In my consulting work I see a familiar pattern: The employee is unclear about an assignment but too afraid to ask for further understanding. I’ve seen the same patterns with peers. Members of a non-profit board voting on issues where they are clueless! Board members nod their heads in agreement and say “Aye” without understanding the consequences, or the implications involved. In short, they fail to seek clarity.
In strategy sessions we throw around words like alignment and results yet without clarity there can be no alignment, and without alignment, we get disappointing results (as well as a fair share of workplace drama.)
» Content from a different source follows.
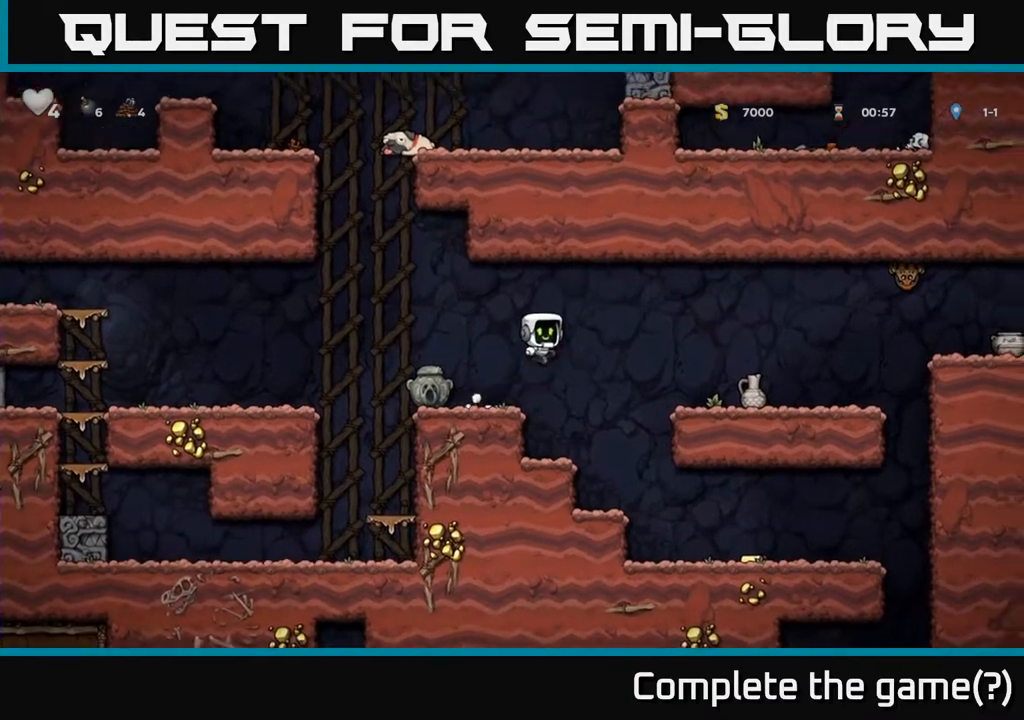
{"buttons": ["DPAD_DOWN"], "left_stick": "center", "right_stick": "center", "events": [[333, "A", "up"], [383, "DPAD_DOWN", "down"], [400, "DPAD_RIGHT", "up"]]}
The same pattern happens in personal relationships. We get “mixed messages” from a spouse, friend, or colleague and we make assumptions. We say, “They must be angry with me,” or “They are just trying to get one over on me.” We suspect the other of ulterior motives instead of seeking clarification. Then we blame them for not communicating when the results are less than desired.
How to Seek Clarity
It’s not that difficult to seek clarity. You can say any of the following:
- I’m confused.
- What does that mean?
- I don’t understand.
- Can you give me an example?
- Say more.
- I’m curious to learn more…
Why People Fail to Seek Clarity
If it’s so easy why do most of us fail to seek clarity? Seeking clarity is an act of courage. You have to admit you don’t understand. When you do this, the other person may judge you. You might trip their trigger. You might be perceived as confrontational. The other person may view your question as an act of resistance. If you will admit it, you may not really want to hear what the other person has to say.
But without clarity there can be no alignment. And without alignment your results will be disappointing at best. If you are feeling confused, or if you are getting mixed messages, don’t assume. Don’t ask the one who can’t do anything about it. Go straight to the person and ask the question:
What do you mean?
What do you really want?
How can I know when I have achieved what you seek?
But…what if they blow up? What if they accuse you of resisting? What if you feel a little embarrassed?
You need to be clear about what success looks like before you can be successful, whether that is in your role as spouse, executive, co-worker, or employee. Seeking clarity is an act of courage. Now…go ask!